The latest rumored coaches surrounding the Vegas Golden Knights are well known names around the NHL. The Hockey News reported Former Flyers coach Craig Berube and Canadiens associate coach Kirk Muller are considered Vegas candidates. The other name being whispered around is former Panthers coach Gerard Gallant. None of these names should surprise you and there’s a good chance one of them could be on the Golden Knights bench next October.
Ottawa Sun’s Bruce Garrioch reported George McPhee created a list of potential coaching candidates. Apparently, Berube and Muller are on that list. Other rumored possibilities are Kevin Dineen, Paul McLean, Davis Payne and Gallant. Most names being rumored are offensive style coaches. Berube however, was a coach that struggled to get offense from Philadelphia, which is why I believe hiring him would be the wrong move for the Golden Knights.

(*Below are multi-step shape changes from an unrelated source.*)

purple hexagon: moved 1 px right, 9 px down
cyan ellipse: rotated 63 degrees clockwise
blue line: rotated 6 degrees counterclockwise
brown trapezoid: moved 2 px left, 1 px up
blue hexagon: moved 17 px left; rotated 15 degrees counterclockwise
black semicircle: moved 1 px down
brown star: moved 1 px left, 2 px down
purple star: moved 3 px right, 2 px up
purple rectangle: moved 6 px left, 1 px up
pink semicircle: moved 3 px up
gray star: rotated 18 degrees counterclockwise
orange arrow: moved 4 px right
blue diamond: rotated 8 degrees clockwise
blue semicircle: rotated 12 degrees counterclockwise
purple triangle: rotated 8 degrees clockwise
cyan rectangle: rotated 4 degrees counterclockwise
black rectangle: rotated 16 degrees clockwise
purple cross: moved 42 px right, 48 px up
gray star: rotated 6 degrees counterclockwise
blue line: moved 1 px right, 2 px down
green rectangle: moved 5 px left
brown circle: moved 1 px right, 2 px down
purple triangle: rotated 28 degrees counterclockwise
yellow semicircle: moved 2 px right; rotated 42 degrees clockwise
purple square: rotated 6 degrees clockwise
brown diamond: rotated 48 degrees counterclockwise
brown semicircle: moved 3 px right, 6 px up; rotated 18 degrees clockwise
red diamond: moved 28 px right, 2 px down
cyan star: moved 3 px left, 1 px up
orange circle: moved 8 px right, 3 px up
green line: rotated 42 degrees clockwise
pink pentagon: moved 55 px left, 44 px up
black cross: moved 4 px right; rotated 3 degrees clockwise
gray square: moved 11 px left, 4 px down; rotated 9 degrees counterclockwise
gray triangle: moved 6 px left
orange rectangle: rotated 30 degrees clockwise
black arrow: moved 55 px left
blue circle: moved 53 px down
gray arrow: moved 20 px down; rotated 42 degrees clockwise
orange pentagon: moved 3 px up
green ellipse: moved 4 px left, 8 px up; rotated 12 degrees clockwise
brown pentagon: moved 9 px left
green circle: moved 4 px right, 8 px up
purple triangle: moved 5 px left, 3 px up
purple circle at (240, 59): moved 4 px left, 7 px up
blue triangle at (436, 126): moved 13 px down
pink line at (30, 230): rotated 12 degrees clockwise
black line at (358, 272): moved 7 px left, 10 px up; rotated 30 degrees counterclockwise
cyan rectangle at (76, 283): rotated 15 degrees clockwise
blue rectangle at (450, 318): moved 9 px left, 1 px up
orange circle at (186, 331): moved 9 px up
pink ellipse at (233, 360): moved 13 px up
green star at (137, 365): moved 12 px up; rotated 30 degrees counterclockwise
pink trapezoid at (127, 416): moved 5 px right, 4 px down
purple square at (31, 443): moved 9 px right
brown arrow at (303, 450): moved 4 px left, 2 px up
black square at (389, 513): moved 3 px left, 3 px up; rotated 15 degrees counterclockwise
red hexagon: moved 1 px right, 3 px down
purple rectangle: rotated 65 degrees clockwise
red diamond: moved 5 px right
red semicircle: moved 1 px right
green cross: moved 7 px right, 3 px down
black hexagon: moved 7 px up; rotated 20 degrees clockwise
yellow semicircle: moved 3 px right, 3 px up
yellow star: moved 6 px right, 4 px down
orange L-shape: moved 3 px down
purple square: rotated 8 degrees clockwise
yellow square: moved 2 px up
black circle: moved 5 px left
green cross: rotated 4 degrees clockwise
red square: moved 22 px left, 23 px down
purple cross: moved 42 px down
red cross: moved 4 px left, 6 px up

Berube took over the Flyers bench in 2013, three games into the season. He led Philadelphia to the playoffs, but the Flyers were dispatched in seven games by the Rangers The following season the Flyers finished with 84 points, 14 shy of a playoff berth. He was let go shorty after that second season.
Critics argued he couldn’t get enough offense out of his team, wore down his goalie, and didn’t adjust to today’s NHL. To me, those are red-flags you just can’t look past when considering the inaugural coach for the Golden Knights.
NHL players today are much different from the league Berube played in. He was the type of player that gave his body up every night for his team. However, a nightly discussion happening in all locker rooms is work-to-rest ratio. Something Berube could never get his head around. The Flyers were worn out late in the season, losing 15 out of their last 22 games in ’14-’15. Berube’s team went from clear in late February to missing the playoffs by a wide margin.
Work-to-rest is a relatively new concept NHL teams have adopted from other sports. Trainers believe resting periods are just as important as practice throughout a lengthy 82 game season. Teams strive to take better care of their players in anticipation for an extensive run. Berube didn’t prepare his team for the bigger picture and they faded majorly down the stretch.
Another slam on Berube’s coaching tenure was his horrendous record in shootouts. During his two season tenure, the Flyers went 6-19 in shootout. Love it or hate it, shootouts are a big part of the NHL regular season. Apparently another part of the game Berube couldn’t adjust to.
If you put too much pressure on these guys in the shootout they’re not going to perform anyhow. Basically it comes down to a mental thing. Claude Giroux is one of the guys who was so reliable in the shootout years ago. He could go down and he always made a nice move, a nice play, and scored. And this year it got to him mentally that every time he went down, he kind of just wanted to get it over with it seemed like. He lost his confidence. It’s a confidence thing. Shootouts are a skill. It’s nothing more than a skill and I think that we didn’t have enough guys that could perform in that area. -Craig Berube
It’s clear Berube doesn’t care for the shootout and didn’t pay enough attention to it. If he realized his best player lost his confidence, then why put him out there? Why not focus some time in practice? Why not bring up a younger player specifically for shootout impact? In today’s NHL, a team cannot go into the extra frame knowing they won’t win in a shootout.
Of course, many coaches learn from past results, and Berube could be one of them. But when the constant knock on a guy is his inability to adjust, I highly doubt learning from mistakes is a strong suit. If Berube continues to coach like he played, it’ll be tough for his teams to succeed.
His name might be on McPhee’s list, but for our sake let’s hope it’s written in pencil.